After dinner and on weekends, my brothers watched TV or played video games, while my mother made me clean the bathrooms, vacuum the bedrooms, and pick all the weeds out of her garden. She made me set and clear the table and do the dishes every night. She made me make mine and my brothers beds each morning. She only let me watch an hour of TV before having to go to sleep. She let me read, but first she had to make sure what I read was appropriate by her standards. I often daydreamed about my favorite passages from The Bell Jar, The House on Mango Street, and A Farewell to Arms, while being forced to read the slim religious pamphlets and hymnals my mother forced upon me.
It felt like my mother
had fastened a tourniquet on my imagination.
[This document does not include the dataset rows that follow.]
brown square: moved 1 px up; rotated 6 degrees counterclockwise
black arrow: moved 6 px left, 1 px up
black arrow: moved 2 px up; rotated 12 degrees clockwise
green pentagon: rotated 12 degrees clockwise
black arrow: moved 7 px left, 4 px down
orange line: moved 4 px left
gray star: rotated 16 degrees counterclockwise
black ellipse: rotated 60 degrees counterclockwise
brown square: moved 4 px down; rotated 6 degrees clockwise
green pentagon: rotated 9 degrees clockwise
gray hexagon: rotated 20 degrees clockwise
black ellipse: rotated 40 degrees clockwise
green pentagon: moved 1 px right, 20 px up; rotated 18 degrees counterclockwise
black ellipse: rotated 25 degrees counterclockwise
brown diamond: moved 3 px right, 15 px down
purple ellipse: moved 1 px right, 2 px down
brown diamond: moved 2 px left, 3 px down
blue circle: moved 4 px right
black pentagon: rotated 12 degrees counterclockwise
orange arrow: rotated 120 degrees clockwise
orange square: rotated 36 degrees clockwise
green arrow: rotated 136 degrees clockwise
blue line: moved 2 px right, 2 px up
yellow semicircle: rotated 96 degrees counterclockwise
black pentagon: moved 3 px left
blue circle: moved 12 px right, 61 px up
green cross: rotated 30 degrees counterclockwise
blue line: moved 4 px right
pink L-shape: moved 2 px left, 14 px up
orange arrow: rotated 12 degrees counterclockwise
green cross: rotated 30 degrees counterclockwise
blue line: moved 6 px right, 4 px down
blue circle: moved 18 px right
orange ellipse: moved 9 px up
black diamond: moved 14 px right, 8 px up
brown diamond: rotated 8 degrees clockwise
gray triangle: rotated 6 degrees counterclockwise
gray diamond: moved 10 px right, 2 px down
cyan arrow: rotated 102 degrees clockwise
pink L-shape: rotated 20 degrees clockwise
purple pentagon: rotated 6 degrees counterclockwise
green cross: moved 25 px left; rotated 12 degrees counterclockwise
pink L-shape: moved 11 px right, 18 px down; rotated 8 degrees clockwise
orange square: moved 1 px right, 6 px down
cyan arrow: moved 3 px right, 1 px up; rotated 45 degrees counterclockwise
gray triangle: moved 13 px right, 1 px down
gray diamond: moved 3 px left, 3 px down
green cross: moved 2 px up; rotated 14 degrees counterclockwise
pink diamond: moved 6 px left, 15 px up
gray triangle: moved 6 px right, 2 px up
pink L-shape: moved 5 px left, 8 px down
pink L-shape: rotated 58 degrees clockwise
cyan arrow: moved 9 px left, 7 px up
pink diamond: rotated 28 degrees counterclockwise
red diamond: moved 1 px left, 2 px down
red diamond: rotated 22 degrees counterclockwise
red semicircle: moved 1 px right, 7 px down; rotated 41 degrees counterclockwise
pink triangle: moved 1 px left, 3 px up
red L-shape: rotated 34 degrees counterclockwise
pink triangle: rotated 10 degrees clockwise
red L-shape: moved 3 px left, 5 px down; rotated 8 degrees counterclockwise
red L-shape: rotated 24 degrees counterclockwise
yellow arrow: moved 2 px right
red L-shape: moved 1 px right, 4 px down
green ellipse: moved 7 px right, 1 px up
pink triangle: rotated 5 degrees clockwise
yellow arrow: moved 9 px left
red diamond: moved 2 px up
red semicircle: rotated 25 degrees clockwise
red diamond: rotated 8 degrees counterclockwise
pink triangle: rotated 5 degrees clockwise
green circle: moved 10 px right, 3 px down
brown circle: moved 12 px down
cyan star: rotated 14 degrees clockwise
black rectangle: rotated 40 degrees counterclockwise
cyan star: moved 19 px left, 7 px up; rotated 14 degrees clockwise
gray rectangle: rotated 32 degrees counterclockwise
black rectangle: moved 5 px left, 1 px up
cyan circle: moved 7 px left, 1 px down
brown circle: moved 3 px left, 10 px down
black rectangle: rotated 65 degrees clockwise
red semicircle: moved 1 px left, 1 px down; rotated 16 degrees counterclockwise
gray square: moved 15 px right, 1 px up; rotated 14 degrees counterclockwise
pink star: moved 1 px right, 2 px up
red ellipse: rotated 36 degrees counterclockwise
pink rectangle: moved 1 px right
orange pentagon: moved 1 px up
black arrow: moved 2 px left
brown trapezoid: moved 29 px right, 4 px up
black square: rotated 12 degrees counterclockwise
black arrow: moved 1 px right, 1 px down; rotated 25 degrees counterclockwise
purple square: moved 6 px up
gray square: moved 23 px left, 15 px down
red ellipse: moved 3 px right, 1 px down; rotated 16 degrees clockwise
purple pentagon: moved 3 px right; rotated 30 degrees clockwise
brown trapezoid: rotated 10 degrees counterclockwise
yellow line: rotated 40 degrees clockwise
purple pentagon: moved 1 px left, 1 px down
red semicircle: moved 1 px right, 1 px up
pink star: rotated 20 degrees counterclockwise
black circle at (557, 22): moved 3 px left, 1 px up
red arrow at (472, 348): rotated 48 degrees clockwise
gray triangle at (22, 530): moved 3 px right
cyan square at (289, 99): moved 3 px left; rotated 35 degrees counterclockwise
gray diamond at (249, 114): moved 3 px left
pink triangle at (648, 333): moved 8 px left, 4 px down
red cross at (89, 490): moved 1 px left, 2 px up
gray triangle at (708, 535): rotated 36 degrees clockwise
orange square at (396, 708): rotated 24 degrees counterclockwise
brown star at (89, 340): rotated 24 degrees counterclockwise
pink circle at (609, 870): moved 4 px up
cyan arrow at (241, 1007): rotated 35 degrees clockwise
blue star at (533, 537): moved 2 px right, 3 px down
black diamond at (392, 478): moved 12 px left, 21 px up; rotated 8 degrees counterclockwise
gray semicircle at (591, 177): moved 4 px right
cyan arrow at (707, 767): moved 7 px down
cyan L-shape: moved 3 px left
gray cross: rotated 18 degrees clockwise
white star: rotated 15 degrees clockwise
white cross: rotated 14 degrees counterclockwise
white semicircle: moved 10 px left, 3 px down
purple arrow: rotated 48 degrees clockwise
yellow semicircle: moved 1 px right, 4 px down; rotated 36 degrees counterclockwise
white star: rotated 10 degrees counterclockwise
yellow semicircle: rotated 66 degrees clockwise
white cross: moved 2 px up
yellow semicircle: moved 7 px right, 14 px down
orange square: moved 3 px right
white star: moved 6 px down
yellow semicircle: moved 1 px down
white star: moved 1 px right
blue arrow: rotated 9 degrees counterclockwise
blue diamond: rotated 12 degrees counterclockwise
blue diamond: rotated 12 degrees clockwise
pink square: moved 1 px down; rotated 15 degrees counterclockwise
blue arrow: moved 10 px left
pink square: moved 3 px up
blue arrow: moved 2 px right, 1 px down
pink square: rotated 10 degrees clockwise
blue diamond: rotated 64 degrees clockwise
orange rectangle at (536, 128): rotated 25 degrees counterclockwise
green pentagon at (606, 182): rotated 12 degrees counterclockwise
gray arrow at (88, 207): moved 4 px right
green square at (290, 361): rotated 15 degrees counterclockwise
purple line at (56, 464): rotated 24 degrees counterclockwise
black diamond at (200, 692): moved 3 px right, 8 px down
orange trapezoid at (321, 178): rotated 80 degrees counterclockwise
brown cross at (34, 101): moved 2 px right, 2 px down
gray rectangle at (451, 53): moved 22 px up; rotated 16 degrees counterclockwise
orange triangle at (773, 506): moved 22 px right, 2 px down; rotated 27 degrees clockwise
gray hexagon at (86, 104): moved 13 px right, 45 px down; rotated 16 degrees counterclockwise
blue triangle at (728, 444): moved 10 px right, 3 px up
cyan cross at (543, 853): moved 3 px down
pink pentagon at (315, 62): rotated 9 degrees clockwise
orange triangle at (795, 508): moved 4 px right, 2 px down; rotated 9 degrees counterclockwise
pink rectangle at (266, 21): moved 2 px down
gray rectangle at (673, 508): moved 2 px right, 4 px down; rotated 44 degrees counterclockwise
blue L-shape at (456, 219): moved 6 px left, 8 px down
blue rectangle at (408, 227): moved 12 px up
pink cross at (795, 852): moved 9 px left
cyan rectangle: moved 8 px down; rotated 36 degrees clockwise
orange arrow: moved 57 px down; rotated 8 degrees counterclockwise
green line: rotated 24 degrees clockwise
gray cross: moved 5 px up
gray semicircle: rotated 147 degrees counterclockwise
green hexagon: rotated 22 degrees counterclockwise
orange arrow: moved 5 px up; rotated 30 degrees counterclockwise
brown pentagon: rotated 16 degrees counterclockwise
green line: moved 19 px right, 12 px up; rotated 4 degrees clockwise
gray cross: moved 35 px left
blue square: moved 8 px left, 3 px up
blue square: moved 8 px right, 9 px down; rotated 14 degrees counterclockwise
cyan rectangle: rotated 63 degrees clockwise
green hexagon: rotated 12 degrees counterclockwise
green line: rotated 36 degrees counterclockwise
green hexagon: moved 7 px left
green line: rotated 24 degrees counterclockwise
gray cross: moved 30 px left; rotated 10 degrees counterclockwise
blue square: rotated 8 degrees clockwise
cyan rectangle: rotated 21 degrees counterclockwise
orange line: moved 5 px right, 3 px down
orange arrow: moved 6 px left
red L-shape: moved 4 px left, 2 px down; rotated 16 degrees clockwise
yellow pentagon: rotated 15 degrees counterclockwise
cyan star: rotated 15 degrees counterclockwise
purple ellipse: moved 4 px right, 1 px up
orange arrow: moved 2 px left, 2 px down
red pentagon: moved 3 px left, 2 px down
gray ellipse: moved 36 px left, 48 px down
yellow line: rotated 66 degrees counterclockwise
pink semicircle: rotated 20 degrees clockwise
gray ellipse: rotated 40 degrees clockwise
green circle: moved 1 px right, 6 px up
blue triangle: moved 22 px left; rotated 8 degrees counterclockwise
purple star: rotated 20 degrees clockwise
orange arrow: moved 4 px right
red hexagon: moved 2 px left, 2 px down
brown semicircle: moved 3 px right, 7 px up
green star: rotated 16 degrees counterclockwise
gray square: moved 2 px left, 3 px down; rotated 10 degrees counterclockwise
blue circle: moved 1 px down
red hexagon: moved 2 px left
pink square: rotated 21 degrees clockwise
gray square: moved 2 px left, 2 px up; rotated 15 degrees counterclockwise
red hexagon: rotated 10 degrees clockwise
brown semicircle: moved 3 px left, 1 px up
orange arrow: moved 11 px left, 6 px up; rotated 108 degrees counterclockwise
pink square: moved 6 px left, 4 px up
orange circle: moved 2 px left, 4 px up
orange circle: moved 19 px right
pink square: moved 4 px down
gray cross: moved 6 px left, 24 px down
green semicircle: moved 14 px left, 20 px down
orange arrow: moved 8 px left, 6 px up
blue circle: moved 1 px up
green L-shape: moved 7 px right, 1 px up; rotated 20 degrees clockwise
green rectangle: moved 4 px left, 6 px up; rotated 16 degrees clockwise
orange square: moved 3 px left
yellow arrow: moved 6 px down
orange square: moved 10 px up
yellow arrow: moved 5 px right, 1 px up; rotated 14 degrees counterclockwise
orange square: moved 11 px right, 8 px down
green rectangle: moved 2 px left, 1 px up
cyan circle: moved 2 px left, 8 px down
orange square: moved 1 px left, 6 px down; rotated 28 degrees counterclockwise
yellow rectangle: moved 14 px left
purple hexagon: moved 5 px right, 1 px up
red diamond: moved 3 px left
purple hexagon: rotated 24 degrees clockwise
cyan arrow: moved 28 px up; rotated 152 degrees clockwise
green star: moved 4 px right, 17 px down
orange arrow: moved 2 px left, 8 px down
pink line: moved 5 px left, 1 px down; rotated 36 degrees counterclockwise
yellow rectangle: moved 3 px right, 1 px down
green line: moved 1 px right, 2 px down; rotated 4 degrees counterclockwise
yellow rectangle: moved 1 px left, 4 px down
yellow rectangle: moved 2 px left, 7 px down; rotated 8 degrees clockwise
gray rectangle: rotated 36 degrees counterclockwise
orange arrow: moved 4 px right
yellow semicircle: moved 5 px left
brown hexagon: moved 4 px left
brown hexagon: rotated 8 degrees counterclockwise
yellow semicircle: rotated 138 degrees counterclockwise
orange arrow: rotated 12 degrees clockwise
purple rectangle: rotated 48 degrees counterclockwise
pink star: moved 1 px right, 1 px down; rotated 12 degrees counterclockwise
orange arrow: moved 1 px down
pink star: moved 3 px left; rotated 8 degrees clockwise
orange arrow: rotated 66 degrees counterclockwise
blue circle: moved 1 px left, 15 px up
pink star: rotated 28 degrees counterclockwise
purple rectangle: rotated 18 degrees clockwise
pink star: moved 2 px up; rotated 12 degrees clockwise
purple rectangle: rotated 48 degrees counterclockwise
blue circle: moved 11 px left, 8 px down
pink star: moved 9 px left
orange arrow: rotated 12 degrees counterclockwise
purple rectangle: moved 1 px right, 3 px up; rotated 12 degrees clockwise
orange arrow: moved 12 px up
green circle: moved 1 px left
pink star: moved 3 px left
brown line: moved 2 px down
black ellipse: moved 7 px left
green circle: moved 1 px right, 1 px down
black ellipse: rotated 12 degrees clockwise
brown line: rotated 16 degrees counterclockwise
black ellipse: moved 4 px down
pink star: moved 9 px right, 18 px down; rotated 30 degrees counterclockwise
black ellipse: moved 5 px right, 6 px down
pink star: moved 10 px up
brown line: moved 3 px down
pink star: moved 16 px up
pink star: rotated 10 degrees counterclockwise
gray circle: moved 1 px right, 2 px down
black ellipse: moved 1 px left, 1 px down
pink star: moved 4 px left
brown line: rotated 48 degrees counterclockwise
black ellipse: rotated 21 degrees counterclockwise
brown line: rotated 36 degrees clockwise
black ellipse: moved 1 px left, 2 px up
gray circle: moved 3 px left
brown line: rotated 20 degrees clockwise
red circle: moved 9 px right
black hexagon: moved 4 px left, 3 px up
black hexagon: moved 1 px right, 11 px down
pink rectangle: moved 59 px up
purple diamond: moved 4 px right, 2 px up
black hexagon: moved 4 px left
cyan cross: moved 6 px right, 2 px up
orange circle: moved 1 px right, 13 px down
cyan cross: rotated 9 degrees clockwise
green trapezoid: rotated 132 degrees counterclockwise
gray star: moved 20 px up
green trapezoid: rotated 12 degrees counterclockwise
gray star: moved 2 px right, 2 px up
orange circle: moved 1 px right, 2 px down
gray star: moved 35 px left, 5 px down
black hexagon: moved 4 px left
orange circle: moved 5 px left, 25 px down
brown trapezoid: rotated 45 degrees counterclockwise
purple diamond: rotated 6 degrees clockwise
And after
she refused to let me go to junior prom with Matt Alvey, the leader of the French club who spoke the language beautifully, almost poetically, I had had enough of her. She must be stopped. And since my father never stood up for me, and my brothers barley acknowledged my existence, it was up to me to figure out a way to end this monstrosity so that like Whitman, I too could be wild, carefree and dive head first into the breeze.
It was a Friday after school in June. While all the other girls in my class were at the hair salon getting ready for the dance, and Matt Alvey, who I was sure at the moment was retrieving Becky Silverman’s corsage from The Flower Pot on main street, I pretended to do homework at the kitchen table. But really, I was making a list, coming up with different ways to enact revenge on my mother.
An entire page of my history notebook was dedicated to the things my mother loved. She loved church and all her stupid friends. She loved gardening, all the colorful flowers circling our house. She loved lighting candles, especially the vanilla-smelling ones. She loved styling her hair and bought expensive products she’d never let me use.
The question was this: What did she love so much that it would devastate her if I took it away?
It was just her and I alone in the house that night. Dad was having dinner with my Uncle. Who knew where my brothers were. My mother was upstairs doing God knows what. And I was eating a chunk of cheddar at the table when it came to me:
There was a half-bottle of bleach in the laundry room left over from washing my brother’s sheets last night. Before I could give it a second thought, I dropped the cheese on my plate and ran to retrieve it. Pulling the cabinet doors open, I immediately found the bottle. I read the warning label: Caution – do not drink. If ingested, seek medical attention immediately.
What if I slipped just a little into my mother’s tea? Just a little bit every day. For weeks. Maybe months. What if I didn’t contact any medical help? People die all the time and sometimes no one knows the reason.
I ran into the kitchen
with the bleach tucked under my shirt.
“Mom,” I yelled from the bottom of the stairs. “I’m making tea. Do you want some?”
“Sure. I’ll be down in a few.”
My heart began to beat through my chest loud enough for me to hear it. Grabbing the teapot off the stove, I filled it with water, then placed it over the flame. Reaching into the cabinet, I took out a green mug. I poured some bleach into it, tapping my foot in a frenzy while waiting for the water to boil. Suddenly, I heard the thump of Mom’s feet making their way down the stairs.
I couldn’t do it.
I thought of Esther from The Bell Jar. I kept seeing the image of her body floating atop the water. Her perpetual desire to end her life. I had barely begun mine. I wasn’t ready for it to be over.
As fast as I could with shaky hands, I took the mug and dumped the bleach into the drain. I rinsed the glass with hot water, then filled it with soap, and then rinsed it with hot water over and over again.
By the time my mother made her way into the kitchen, the green mug had been placed in the dishwasher along with the other dirty dishes that needed to be washed.
“Steph,” she said.
“What’s wrong? Why are you sweating?”
I turned to her. “I feel sick.”
“Go lay down on the couch,” she said. “Geez, you’re such a burden.”